>>
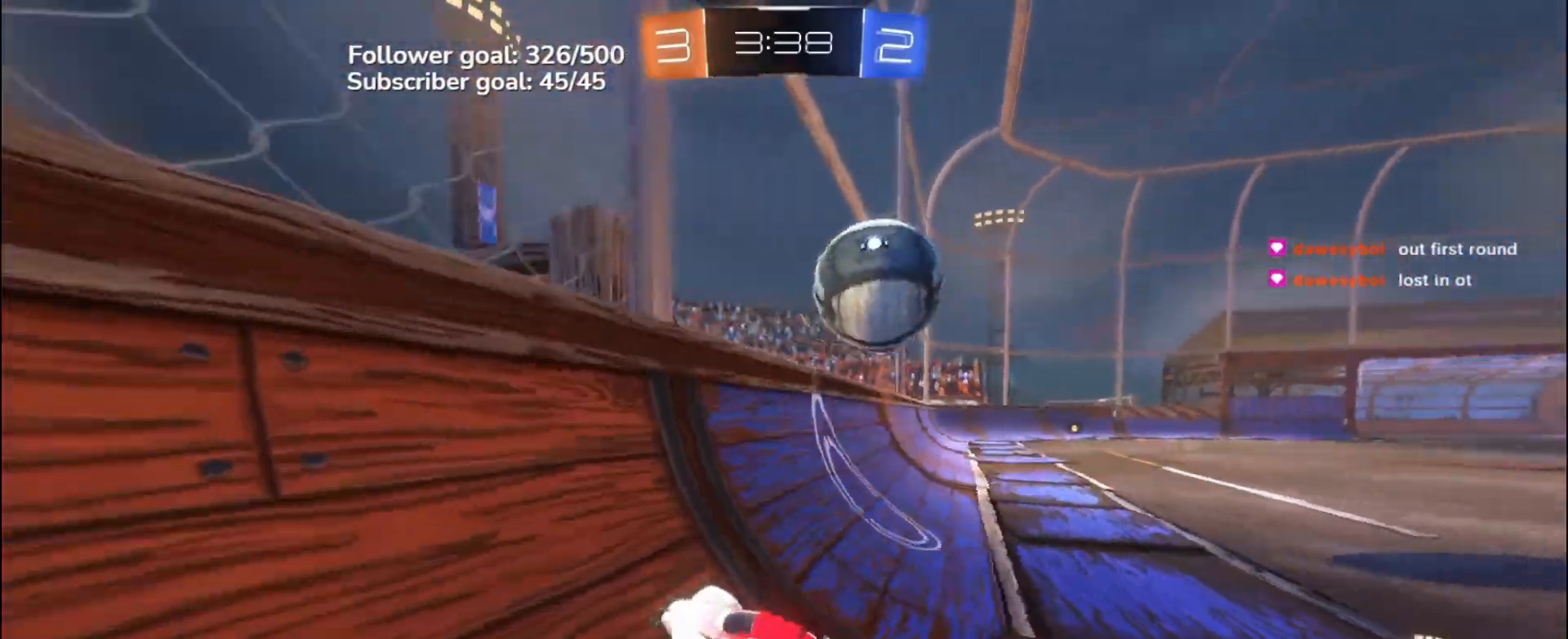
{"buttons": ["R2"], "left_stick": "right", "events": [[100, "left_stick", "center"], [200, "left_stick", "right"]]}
<<
>>
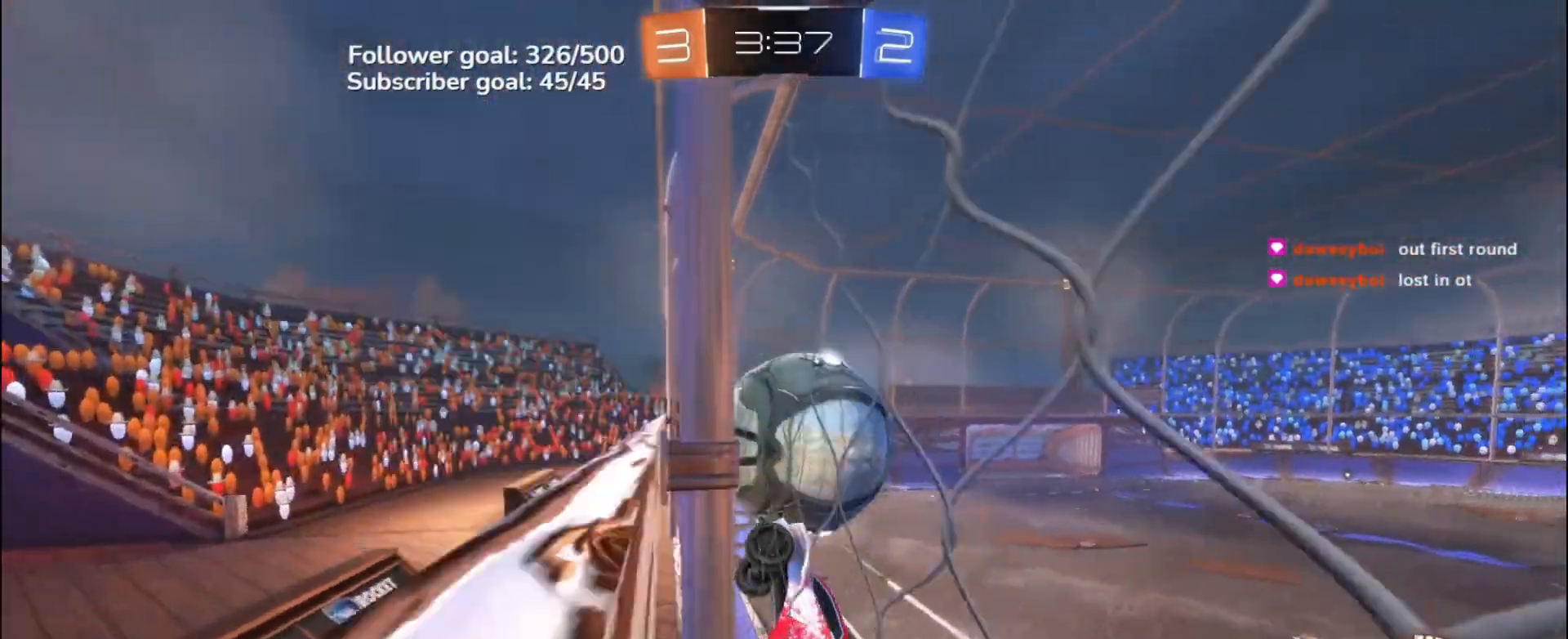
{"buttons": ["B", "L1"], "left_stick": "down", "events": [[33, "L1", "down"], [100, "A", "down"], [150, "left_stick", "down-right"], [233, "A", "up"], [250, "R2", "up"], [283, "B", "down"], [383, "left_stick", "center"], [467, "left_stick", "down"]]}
<<
>>
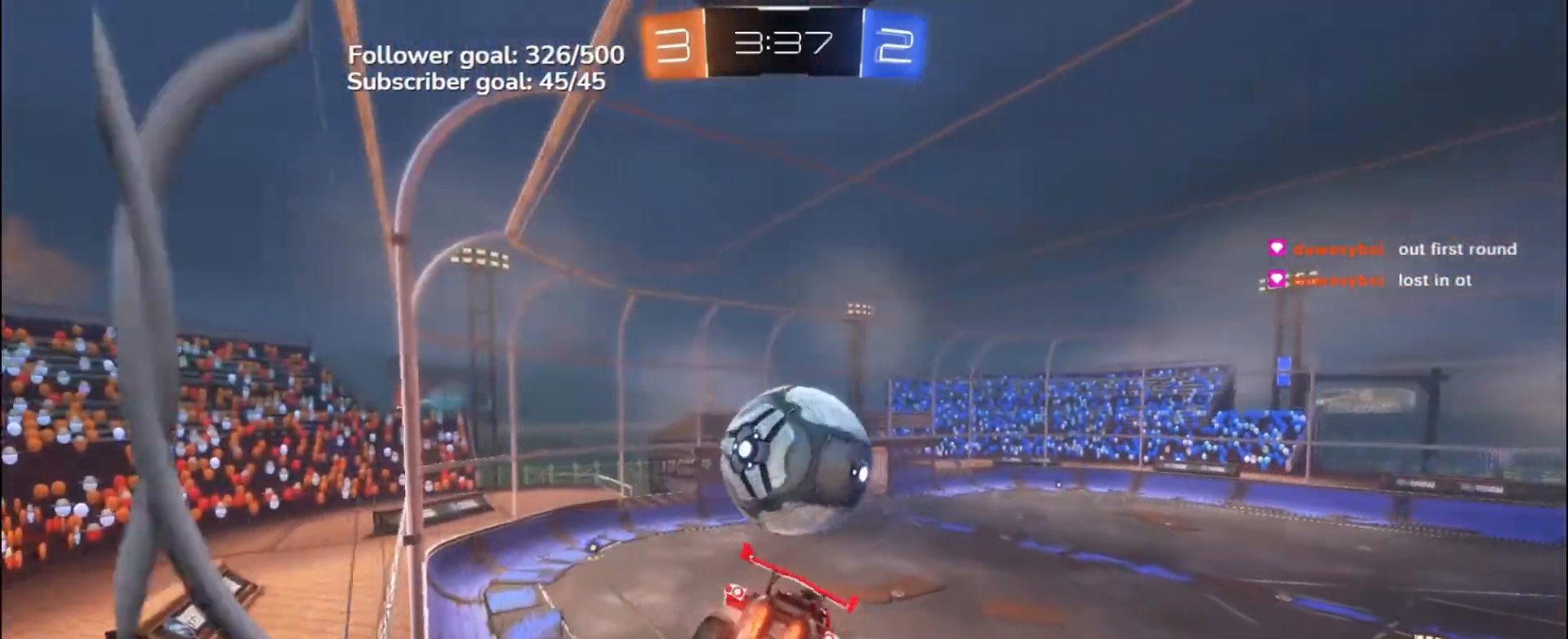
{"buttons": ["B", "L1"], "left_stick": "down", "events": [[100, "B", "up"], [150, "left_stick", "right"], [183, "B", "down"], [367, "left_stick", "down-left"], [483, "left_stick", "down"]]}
<<
▶ Brief
One number only, please: the count of lines in the data that hold the word "down".

▶ Result of the exercise
2